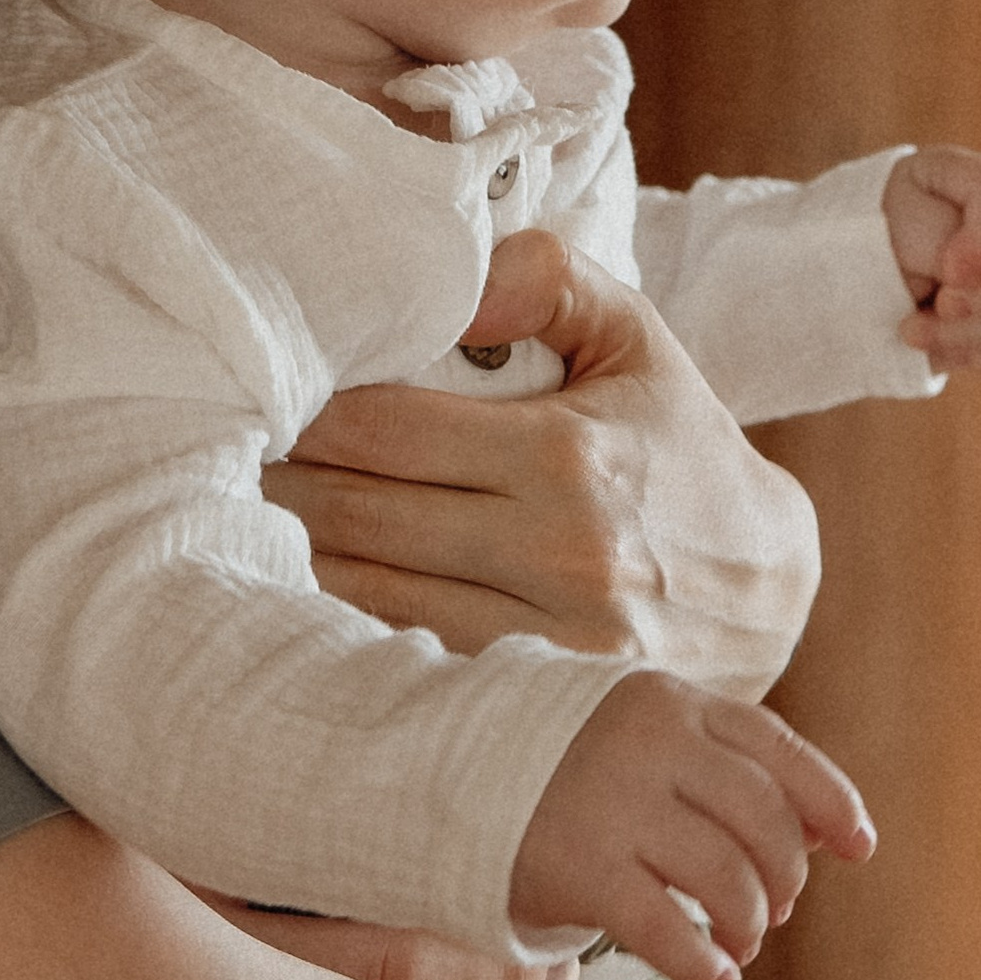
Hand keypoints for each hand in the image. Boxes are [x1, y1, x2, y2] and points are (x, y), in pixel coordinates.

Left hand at [265, 230, 801, 665]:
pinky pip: (405, 662)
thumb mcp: (636, 337)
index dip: (300, 412)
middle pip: (355, 516)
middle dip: (272, 485)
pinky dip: (340, 628)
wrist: (770, 589)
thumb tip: (447, 279)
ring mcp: (549, 641)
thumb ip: (546, 279)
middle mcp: (559, 553)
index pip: (381, 429)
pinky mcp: (541, 700)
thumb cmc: (680, 446)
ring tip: (234, 524)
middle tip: (210, 462)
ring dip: (286, 561)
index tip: (250, 398)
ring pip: (364, 598)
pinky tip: (297, 595)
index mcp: (569, 454)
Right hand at [511, 672, 873, 979]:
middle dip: (785, 877)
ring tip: (737, 944)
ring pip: (726, 876)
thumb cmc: (564, 764)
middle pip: (764, 818)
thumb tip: (821, 836)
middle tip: (772, 910)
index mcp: (672, 702)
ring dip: (748, 924)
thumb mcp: (641, 732)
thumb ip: (717, 763)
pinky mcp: (578, 866)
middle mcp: (648, 744)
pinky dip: (704, 963)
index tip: (858, 848)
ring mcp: (612, 802)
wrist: (444, 771)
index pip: (778, 751)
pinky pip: (665, 928)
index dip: (831, 803)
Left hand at [883, 147, 980, 380]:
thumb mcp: (886, 228)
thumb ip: (940, 243)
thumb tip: (973, 284)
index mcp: (969, 180)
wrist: (844, 283)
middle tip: (935, 309)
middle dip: (980, 300)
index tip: (950, 274)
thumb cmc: (860, 245)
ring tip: (912, 329)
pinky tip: (942, 346)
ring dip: (967, 334)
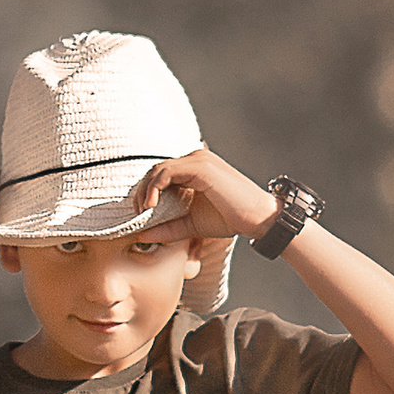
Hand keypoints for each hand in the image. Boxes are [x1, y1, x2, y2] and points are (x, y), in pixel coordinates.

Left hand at [133, 145, 279, 251]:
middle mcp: (195, 158)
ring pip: (158, 169)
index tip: (140, 214)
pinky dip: (154, 188)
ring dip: (145, 190)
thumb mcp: (191, 225)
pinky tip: (151, 206)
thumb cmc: (229, 219)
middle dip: (141, 191)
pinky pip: (167, 172)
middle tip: (136, 213)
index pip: (160, 174)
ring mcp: (198, 160)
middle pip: (155, 170)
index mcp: (194, 168)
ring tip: (141, 211)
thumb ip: (167, 227)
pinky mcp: (200, 166)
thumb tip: (141, 235)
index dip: (146, 192)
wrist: (257, 218)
--------------------------------------------------
* _PROBLEM STATEMENT_:
When the line with "index mcp: (569, 454)" is reached in the data above, start copying there, and copy each line exactly until the line with "index dip: (831, 803)" has been copied; copy nothing else.

* _RESULT BELOW_:
index mcp: (569, 454)
Right hand at [511, 672, 873, 979]:
middle dip: (785, 877)
ring tip: (737, 944)
ring pip: (726, 876)
thumb cmc: (564, 764)
middle pip: (764, 818)
thumb tip: (821, 836)
middle tip: (772, 910)
index mcp: (672, 702)
ring dip: (748, 924)
thumb mcp: (641, 732)
thumb ip: (717, 763)
pinky mcp: (578, 866)
middle mcp: (648, 744)
pinky dip: (704, 963)
index tip: (858, 848)
ring mcp: (612, 802)
wrist: (444, 771)
index pip: (778, 751)
pinky pip: (665, 928)
index dip: (831, 803)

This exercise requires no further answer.